• Requirement A: Name each source of help the writer had in finding frankincense and myrrh, according to the fragrant plants passage below.

• Source extract:
BEGIN

The past year has been an olfactory adventure in Longwood’s research greenhouses. In preparation for Making Scents: the Art and Passion of Fragrance, we brought in a variety of fragrant plants for trial. Some plants, such as roses, are common and easy to obtain. Fragrant varieties such as Rosa ‘Secret’s out’,  R. ‘Gros Choux d’Hollande, R. ‘De Resht’, R.  x centifolia, R. ‘Compte Chambord’,  and ‘Jaques Cartier’  will be making an appearance in the Conservatory during the exhibition.

Rosa 'Comte-de-Chambourd'

Rosa 'Comte-de-Chambourd'

Other fragrant plant requests are more exotic and elusive. Everyone has heard of frankincense and myrrh, but very few people grow them. I know how rare they are, because I was given the task of locating and purchasing these plants. Alas, I did not have the aid of three wise men to guide me, so I was left to my own devices. Fortunately, I had the help of fragrance expert Art Tucker, many horticulture interns, and the Internet. Surprisingly, frankincense can be found at a nursery in New Jersey.  Myrrh came from a nursery in the the Southwestern United States. Both plants exude a sap when the bark is wounded that hardens into a gum.  The gum is used to produce the fragrances of frankincense and myrrh.

Frankincense

Frankincense

One of the most surprising and delightful fragrant plants was already in Longwood’s plant collection. Senna didymobotrya or “Popcorn Senna” emits the pleasant aroma of hot buttered popcorn when the leaves are gently brushed.  I always enjoy watching the faces of people who are not familiar with the plant when they get the first whiff of hot buttered popcorn. This plant should be planted near movie theaters!  Golden yellow flowers grace this plant, which increase its ornamental value.

END

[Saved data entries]
BEGIN

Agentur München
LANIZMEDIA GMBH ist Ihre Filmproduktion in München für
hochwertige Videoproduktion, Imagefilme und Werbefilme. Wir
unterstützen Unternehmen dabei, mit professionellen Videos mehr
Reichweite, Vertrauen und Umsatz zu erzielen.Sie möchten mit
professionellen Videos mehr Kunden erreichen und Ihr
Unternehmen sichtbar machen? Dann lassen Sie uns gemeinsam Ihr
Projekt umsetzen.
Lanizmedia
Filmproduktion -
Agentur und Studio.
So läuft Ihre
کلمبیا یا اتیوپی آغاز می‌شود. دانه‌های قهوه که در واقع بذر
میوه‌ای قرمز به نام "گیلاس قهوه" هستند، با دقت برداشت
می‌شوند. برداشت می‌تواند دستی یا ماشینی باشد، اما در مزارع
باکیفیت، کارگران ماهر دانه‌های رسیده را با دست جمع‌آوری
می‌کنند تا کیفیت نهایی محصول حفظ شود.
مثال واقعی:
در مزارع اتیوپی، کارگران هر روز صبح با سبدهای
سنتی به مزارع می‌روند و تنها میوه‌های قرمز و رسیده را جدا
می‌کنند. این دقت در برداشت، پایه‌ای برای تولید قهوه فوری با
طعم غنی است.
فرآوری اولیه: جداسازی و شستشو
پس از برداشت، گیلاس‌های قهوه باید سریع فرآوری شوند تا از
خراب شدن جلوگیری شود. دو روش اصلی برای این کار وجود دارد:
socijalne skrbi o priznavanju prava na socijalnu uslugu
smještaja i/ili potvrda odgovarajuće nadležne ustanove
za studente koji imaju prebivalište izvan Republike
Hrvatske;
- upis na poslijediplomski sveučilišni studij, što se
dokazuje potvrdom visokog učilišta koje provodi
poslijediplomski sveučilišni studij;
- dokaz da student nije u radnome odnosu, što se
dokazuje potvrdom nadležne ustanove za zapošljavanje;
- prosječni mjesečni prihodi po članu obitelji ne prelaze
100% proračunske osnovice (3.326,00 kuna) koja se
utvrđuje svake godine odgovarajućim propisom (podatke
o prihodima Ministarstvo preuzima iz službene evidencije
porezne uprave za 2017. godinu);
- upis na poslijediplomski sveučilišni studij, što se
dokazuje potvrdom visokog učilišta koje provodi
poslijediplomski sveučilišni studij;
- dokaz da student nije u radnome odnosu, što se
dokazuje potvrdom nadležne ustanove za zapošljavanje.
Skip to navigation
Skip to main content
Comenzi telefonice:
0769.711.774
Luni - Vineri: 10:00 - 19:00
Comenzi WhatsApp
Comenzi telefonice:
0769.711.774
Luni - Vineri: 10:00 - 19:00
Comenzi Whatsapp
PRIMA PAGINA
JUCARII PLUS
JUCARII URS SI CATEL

END

• Requirement B: Switch every "Comenzi telefonice" in the saved data entries to "Comenzi prin telefon". Give those entries again with nothing else changed.

• Your response A: fragrance expert Art Tucker, many horticulture interns, and the Internet

• Your response B:
Agentur München
LANIZMEDIA GMBH ist Ihre Filmproduktion in München für
hochwertige Videoproduktion, Imagefilme und Werbefilme. Wir
unterstützen Unternehmen dabei, mit professionellen Videos mehr
Reichweite, Vertrauen und Umsatz zu erzielen.Sie möchten mit
professionellen Videos mehr Kunden erreichen und Ihr
Unternehmen sichtbar machen? Dann lassen Sie uns gemeinsam Ihr
Projekt umsetzen.
Lanizmedia
Filmproduktion -
Agentur und Studio.
So läuft Ihre
کلمبیا یا اتیوپی آغاز می‌شود. دانه‌های قهوه که در واقع بذر
میوه‌ای قرمز به نام "گیلاس قهوه" هستند، با دقت برداشت
می‌شوند. برداشت می‌تواند دستی یا ماشینی باشد، اما در مزارع
باکیفیت، کارگران ماهر دانه‌های رسیده را با دست جمع‌آوری
می‌کنند تا کیفیت نهایی محصول حفظ شود.
مثال واقعی:
در مزارع اتیوپی، کارگران هر روز صبح با سبدهای
سنتی به مزارع می‌روند و تنها میوه‌های قرمز و رسیده را جدا
می‌کنند. این دقت در برداشت، پایه‌ای برای تولید قهوه فوری با
طعم غنی است.
فرآوری اولیه: جداسازی و شستشو
پس از برداشت، گیلاس‌های قهوه باید سریع فرآوری شوند تا از
خراب شدن جلوگیری شود. دو روش اصلی برای این کار وجود دارد:
socijalne skrbi o priznavanju prava na socijalnu uslugu
smještaja i/ili potvrda odgovarajuće nadležne ustanove
za studente koji imaju prebivalište izvan Republike
Hrvatske;
- upis na poslijediplomski sveučilišni studij, što se
dokazuje potvrdom visokog učilišta koje provodi
poslijediplomski sveučilišni studij;
- dokaz da student nije u radnome odnosu, što se
dokazuje potvrdom nadležne ustanove za zapošljavanje;
- prosječni mjesečni prihodi po članu obitelji ne prelaze
100% proračunske osnovice (3.326,00 kuna) koja se
utvrđuje svake godine odgovarajućim propisom (podatke
o prihodima Ministarstvo preuzima iz službene evidencije
porezne uprave za 2017. godinu);
- upis na poslijediplomski sveučilišni studij, što se
dokazuje potvrdom visokog učilišta koje provodi
poslijediplomski sveučilišni studij;
- dokaz da student nije u radnome odnosu, što se
dokazuje potvrdom nadležne ustanove za zapošljavanje.
Skip to navigation
Skip to main content
Comenzi prin telefon:
0769.711.774
Luni - Vineri: 10:00 - 19:00
Comenzi WhatsApp
Comenzi prin telefon:
0769.711.774
Luni - Vineri: 10:00 - 19:00
Comenzi Whatsapp
PRIMA PAGINA
JUCARII PLUS
JUCARII URS SI CATEL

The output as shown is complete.